## TASK OBJECTIVE
Rewrite the entries below, changing "top-left" to "upper-left" everywhere and leaving all else unchanged. Omit the pictures from your answer.

Items listed in a dataset

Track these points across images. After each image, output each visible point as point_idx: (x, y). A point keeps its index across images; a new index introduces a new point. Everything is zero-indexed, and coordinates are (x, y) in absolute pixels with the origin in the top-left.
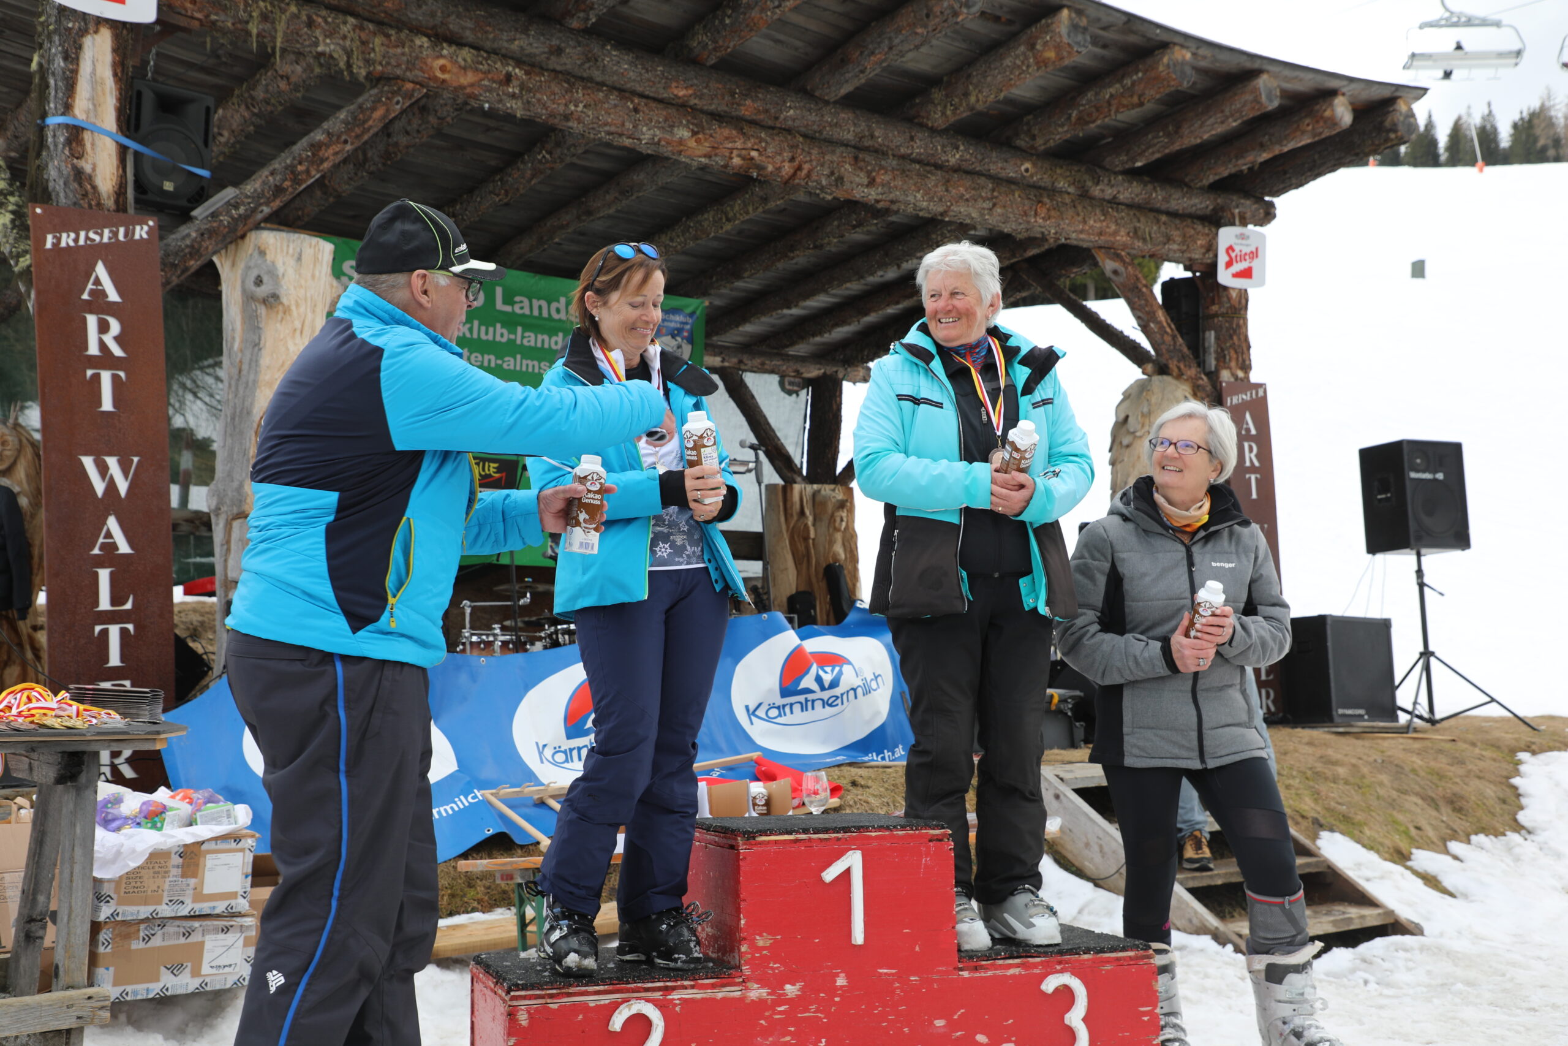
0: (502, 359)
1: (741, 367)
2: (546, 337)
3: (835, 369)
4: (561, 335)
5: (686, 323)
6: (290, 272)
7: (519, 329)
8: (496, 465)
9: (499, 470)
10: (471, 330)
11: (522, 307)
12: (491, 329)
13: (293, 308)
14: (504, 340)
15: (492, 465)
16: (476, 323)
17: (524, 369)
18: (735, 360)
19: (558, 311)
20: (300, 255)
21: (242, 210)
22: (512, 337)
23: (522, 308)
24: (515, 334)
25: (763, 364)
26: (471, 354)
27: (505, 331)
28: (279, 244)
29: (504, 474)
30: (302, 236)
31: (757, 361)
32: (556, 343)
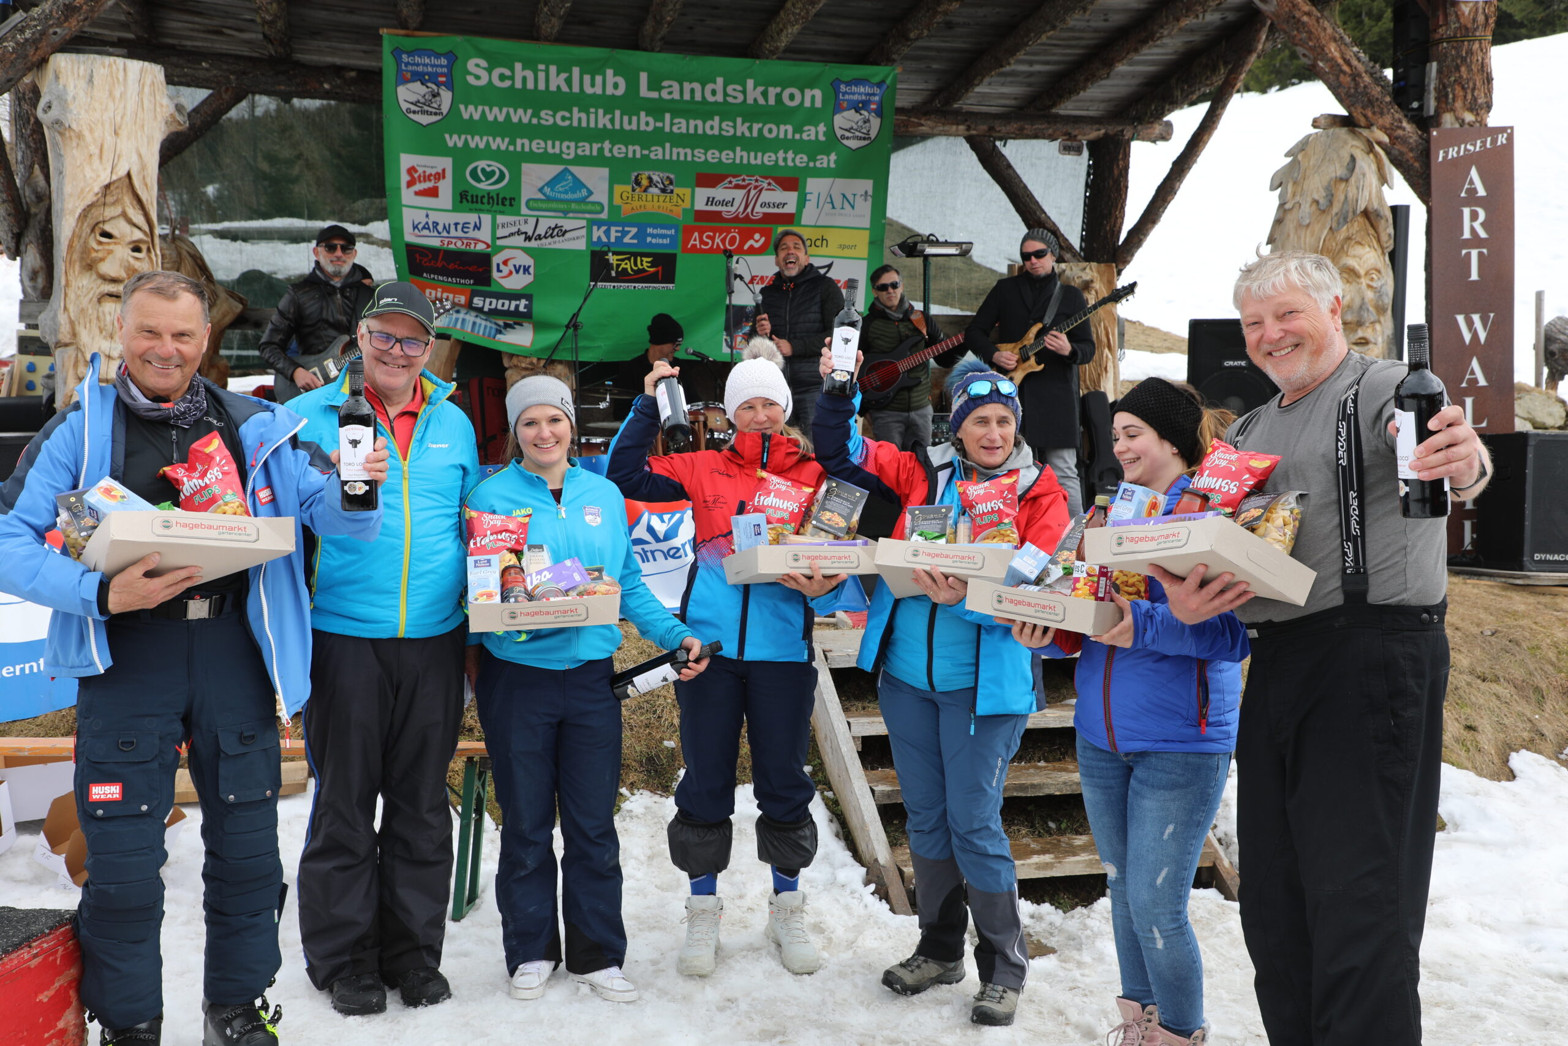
0: (648, 148)
1: (993, 135)
2: (699, 123)
3: (1120, 128)
4: (717, 119)
5: (874, 94)
6: (82, 94)
7: (668, 116)
8: (650, 259)
9: (653, 264)
10: (612, 121)
11: (671, 91)
12: (635, 119)
13: (86, 133)
14: (650, 128)
15: (645, 259)
16: (617, 113)
17: (675, 157)
18: (983, 128)
19: (714, 93)
20: (91, 76)
21: (28, 34)
22: (659, 124)
23: (670, 93)
24: (663, 121)
25: (1021, 129)
26: (613, 144)
27: (651, 120)
28: (70, 67)
29: (660, 268)
30: (92, 56)
31: (1014, 126)
32: (712, 128)
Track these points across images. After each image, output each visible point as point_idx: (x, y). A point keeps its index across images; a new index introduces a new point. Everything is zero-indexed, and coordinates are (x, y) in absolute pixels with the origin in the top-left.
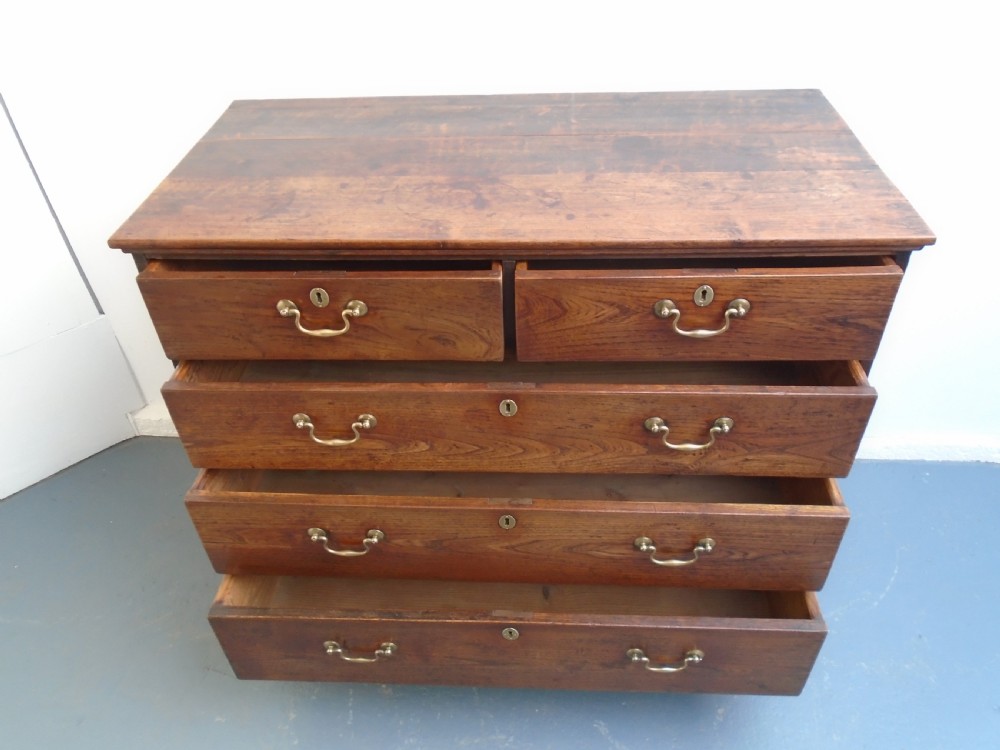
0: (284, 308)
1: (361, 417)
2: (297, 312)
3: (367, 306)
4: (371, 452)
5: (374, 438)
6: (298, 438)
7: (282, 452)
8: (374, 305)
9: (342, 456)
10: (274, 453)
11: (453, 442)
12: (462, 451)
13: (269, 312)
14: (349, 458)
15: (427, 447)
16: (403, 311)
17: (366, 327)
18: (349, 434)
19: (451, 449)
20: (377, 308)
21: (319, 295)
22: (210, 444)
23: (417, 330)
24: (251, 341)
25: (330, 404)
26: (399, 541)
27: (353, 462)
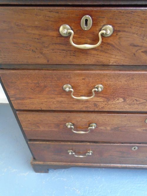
0: (64, 29)
1: (96, 86)
2: (72, 31)
3: (114, 29)
4: (96, 103)
5: (99, 97)
6: (64, 96)
7: (55, 103)
8: (118, 29)
9: (82, 104)
10: (52, 103)
11: (136, 98)
12: (138, 102)
13: (54, 34)
14: (86, 105)
15: (123, 100)
16: (134, 33)
17: (108, 44)
18: (89, 94)
19: (133, 101)
20: (119, 31)
21: (86, 20)
22: (23, 99)
23: (138, 46)
24: (42, 53)
25: (83, 79)
26: (102, 128)
27: (87, 107)
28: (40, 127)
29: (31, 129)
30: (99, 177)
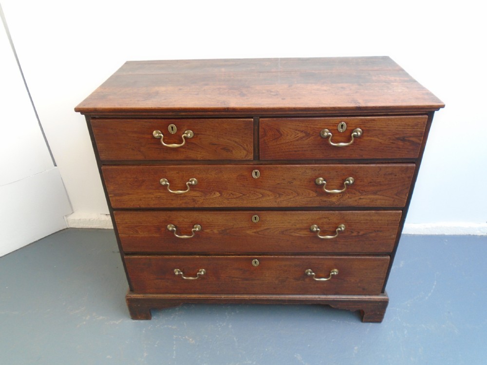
0: (156, 134)
1: (190, 180)
2: (162, 135)
3: (194, 133)
4: (194, 198)
5: (196, 191)
6: (161, 191)
7: (154, 199)
8: (197, 132)
9: (181, 200)
10: (150, 199)
11: (231, 192)
12: (235, 197)
13: (149, 136)
14: (184, 201)
15: (219, 195)
16: (209, 135)
17: (192, 143)
18: (185, 188)
19: (230, 195)
20: (198, 134)
21: (172, 127)
22: (121, 195)
23: (216, 144)
24: (140, 151)
25: (177, 173)
26: (208, 231)
27: (186, 203)
28: (139, 232)
29: (128, 235)
30: (225, 324)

## THE ANSWER
Track these points across images. After each image, output each visible point as point_idx: (x, y). A point keeps its index across images; a new index introduces a new point. Everything is zero-indexed, and coordinates are (x, y) in absolute pixels with the origin in the upper-left.
0: (502, 359)
1: (741, 367)
2: (546, 337)
3: (835, 369)
4: (561, 335)
5: (686, 323)
6: (290, 272)
7: (519, 329)
8: (496, 465)
9: (499, 470)
10: (471, 330)
11: (522, 307)
12: (491, 329)
13: (293, 308)
14: (504, 340)
15: (492, 465)
16: (476, 323)
17: (524, 369)
18: (735, 360)
19: (558, 311)
20: (300, 255)
21: (242, 210)
22: (512, 337)
23: (522, 308)
24: (515, 334)
25: (763, 364)
26: (471, 354)
27: (505, 331)
28: (279, 244)
29: (504, 474)
30: (302, 236)
31: (757, 361)
32: (556, 343)
0: (648, 148)
1: (993, 135)
2: (699, 123)
3: (1120, 128)
4: (717, 119)
5: (874, 94)
6: (82, 94)
7: (668, 116)
8: (650, 259)
9: (653, 264)
10: (612, 121)
11: (671, 91)
12: (635, 119)
13: (86, 133)
14: (650, 128)
15: (645, 259)
16: (617, 113)
17: (675, 157)
18: (983, 128)
19: (714, 93)
20: (91, 76)
21: (28, 34)
22: (659, 124)
23: (670, 93)
24: (663, 121)
25: (1021, 129)
26: (613, 144)
27: (651, 120)
28: (70, 67)
29: (660, 268)
30: (92, 56)
31: (1014, 126)
32: (712, 128)
Track these points across images. After each image, output each visible point as point_idx: (x, y). A point keeps its index across images; a new index introduces a new point. Everything is zero-indexed, and coordinates are (x, y) in absolute pixels with the origin in the upper-left.
0: (284, 308)
1: (361, 417)
2: (297, 312)
3: (367, 306)
4: (371, 452)
5: (374, 438)
6: (298, 438)
7: (282, 452)
8: (374, 305)
9: (342, 456)
10: (274, 453)
11: (453, 442)
12: (462, 451)
13: (269, 312)
14: (349, 458)
15: (427, 447)
16: (403, 311)
17: (366, 327)
18: (349, 434)
19: (451, 449)
20: (377, 308)
21: (319, 295)
22: (210, 444)
23: (417, 330)
24: (251, 341)
25: (330, 404)
26: (399, 541)
27: (353, 462)
0: (64, 29)
1: (96, 86)
2: (72, 31)
3: (114, 29)
4: (96, 103)
5: (99, 97)
6: (64, 96)
7: (55, 103)
8: (118, 29)
9: (82, 104)
10: (52, 103)
11: (136, 98)
12: (138, 102)
13: (54, 34)
14: (86, 105)
15: (123, 100)
16: (134, 33)
17: (108, 44)
18: (89, 94)
19: (133, 101)
20: (119, 31)
21: (86, 20)
22: (23, 99)
23: (138, 46)
24: (42, 53)
25: (83, 79)
26: (102, 128)
27: (87, 107)
28: (40, 127)
29: (31, 129)
30: (99, 177)
0: (156, 134)
1: (190, 180)
2: (162, 135)
3: (194, 133)
4: (194, 198)
5: (196, 191)
6: (161, 191)
7: (154, 199)
8: (197, 132)
9: (181, 200)
10: (150, 199)
11: (231, 192)
12: (235, 197)
13: (149, 136)
14: (184, 201)
15: (219, 195)
16: (209, 135)
17: (192, 143)
18: (185, 188)
19: (230, 195)
20: (198, 134)
21: (172, 127)
22: (121, 195)
23: (216, 144)
24: (140, 151)
25: (177, 173)
26: (208, 231)
27: (186, 203)
28: (139, 232)
29: (128, 235)
30: (225, 324)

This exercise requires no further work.